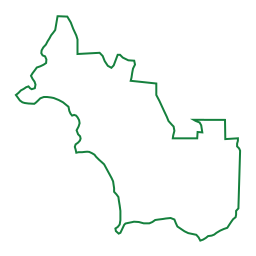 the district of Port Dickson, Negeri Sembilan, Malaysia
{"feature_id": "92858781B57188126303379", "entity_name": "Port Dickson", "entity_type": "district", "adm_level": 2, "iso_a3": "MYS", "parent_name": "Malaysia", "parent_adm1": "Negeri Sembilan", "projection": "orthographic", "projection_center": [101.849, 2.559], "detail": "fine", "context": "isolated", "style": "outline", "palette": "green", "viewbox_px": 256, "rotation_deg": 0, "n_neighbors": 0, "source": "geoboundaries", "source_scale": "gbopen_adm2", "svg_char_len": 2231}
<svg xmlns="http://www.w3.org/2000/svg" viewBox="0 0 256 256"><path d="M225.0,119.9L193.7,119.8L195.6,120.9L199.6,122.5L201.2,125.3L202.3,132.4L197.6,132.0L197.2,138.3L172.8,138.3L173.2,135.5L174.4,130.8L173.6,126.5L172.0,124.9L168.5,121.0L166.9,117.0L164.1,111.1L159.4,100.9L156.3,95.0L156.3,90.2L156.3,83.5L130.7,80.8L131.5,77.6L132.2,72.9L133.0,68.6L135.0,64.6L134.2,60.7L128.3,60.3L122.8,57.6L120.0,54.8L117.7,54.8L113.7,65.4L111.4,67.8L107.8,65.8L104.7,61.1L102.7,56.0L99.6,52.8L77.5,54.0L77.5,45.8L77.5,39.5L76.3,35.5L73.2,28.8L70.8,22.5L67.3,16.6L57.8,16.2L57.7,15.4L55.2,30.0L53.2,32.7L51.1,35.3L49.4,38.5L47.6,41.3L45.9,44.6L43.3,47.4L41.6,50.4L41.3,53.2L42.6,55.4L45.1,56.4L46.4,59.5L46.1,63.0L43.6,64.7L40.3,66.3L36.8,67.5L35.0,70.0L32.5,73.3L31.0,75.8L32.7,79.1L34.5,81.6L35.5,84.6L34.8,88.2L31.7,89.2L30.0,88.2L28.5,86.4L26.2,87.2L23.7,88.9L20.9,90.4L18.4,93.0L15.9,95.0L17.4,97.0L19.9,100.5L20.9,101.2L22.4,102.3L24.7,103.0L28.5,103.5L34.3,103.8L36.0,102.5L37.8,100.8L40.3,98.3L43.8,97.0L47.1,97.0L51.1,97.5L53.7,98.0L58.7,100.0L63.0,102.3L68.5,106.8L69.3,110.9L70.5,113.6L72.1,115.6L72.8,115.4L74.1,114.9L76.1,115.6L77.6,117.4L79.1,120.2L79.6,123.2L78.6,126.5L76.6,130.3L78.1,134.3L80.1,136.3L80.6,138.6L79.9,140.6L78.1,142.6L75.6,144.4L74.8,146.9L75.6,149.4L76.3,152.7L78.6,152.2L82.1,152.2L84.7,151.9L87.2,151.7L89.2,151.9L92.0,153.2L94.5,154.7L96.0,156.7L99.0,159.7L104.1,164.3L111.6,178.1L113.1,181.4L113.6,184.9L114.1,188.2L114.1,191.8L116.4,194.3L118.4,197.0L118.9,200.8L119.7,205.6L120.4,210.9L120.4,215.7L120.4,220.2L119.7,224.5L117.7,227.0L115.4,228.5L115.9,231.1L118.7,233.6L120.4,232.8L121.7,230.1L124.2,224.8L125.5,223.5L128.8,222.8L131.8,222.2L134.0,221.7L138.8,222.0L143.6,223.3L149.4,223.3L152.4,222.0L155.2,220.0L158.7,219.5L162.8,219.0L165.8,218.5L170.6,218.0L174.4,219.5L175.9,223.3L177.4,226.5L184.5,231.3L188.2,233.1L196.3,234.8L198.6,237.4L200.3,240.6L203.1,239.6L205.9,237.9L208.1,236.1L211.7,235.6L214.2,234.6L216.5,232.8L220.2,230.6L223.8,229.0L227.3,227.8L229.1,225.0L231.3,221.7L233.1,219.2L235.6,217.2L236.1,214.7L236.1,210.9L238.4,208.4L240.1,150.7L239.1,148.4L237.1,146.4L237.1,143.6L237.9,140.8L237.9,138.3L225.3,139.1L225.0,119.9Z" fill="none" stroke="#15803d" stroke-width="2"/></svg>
__________________________________________________
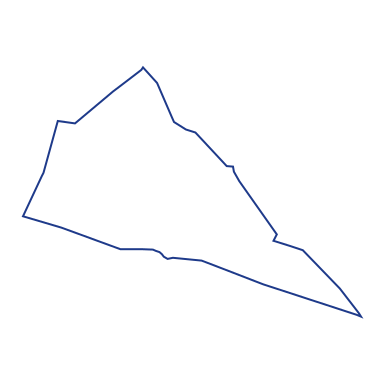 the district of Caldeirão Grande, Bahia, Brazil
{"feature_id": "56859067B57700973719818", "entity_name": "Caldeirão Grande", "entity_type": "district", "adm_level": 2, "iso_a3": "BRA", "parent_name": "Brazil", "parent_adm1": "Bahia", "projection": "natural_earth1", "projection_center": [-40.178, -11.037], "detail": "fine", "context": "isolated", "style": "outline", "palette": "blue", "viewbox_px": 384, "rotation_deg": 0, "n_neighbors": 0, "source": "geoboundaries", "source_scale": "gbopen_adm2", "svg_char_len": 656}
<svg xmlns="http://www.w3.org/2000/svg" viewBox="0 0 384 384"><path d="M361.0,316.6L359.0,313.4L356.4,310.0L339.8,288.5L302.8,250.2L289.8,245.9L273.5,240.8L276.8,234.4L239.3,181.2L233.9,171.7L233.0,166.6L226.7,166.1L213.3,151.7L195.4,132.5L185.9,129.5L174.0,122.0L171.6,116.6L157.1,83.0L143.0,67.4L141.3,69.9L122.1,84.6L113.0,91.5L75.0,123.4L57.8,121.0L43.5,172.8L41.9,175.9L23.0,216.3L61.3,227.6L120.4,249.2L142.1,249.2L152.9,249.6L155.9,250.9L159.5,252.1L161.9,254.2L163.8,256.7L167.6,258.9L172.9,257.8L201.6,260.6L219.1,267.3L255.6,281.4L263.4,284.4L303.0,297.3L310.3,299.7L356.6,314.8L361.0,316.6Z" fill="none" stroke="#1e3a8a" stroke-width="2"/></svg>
__________________________________________________
▶ What needs to be done
Which lines in the records above contain "isolated" as a standalone word? Locate each one and copy it in full.

▶ Finished task
{"feature_id": "92858781B57188126303379", "entity_name": "Port Dickson", "entity_type": "district", "adm_level": 2, "iso_a3": "MYS", "parent_name": "Malaysia", "parent_adm1": "Negeri Sembilan", "projection": "orthographic", "projection_center": [101.849, 2.559], "detail": "fine", "context": "isolated", "style": "outline", "palette": "green", "viewbox_px": 256, "rotation_deg": 0, "n_neighbors": 0, "source": "geoboundaries", "source_scale": "gbopen_adm2", "svg_char_len": 2231}
{"feature_id": "56859067B57700973719818", "entity_name": "Caldeirão Grande", "entity_type": "district", "adm_level": 2, "iso_a3": "BRA", "parent_name": "Brazil", "parent_adm1": "Bahia", "projection": "natural_earth1", "projection_center": [-40.178, -11.037], "detail": "fine", "context": "isolated", "style": "outline", "palette": "blue", "viewbox_px": 384, "rotation_deg": 0, "n_neighbors": 0, "source": "geoboundaries", "source_scale": "gbopen_adm2", "svg_char_len": 656}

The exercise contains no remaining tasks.